PROBLEM REQUIREMENTS ::
Reproduce every line of the item below without any changes, but leave the picture out of your answer.

GIVEN RECORDS ::
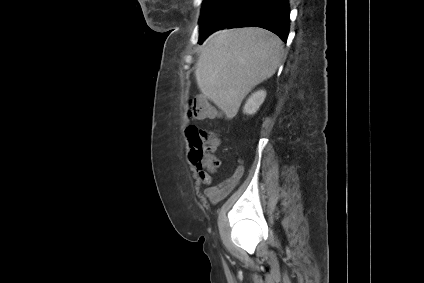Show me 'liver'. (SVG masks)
I'll use <instances>...</instances> for the list:
<instances>
[{
  "mask_svg": "<svg viewBox=\"0 0 424 283\" xmlns=\"http://www.w3.org/2000/svg\"><path fill=\"white\" fill-rule=\"evenodd\" d=\"M281 55V39L266 29L217 31L202 45L195 68L198 88L232 119L246 95L276 72Z\"/></svg>",
  "mask_w": 424,
  "mask_h": 283,
  "instance_id": "6515ba94",
  "label": "liver"
}]
</instances>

RIGHT ANSWER ::
Show me 'liver'. (SVG masks)
I'll use <instances>...</instances> for the list:
<instances>
[{
  "mask_svg": "<svg viewBox=\"0 0 424 283\" xmlns=\"http://www.w3.org/2000/svg\"><path fill=\"white\" fill-rule=\"evenodd\" d=\"M281 55V39L266 29L217 31L202 45L195 68L198 88L232 119L246 95L276 72Z\"/></svg>",
  "mask_w": 424,
  "mask_h": 283,
  "instance_id": "6515ba94",
  "label": "liver"
}]
</instances>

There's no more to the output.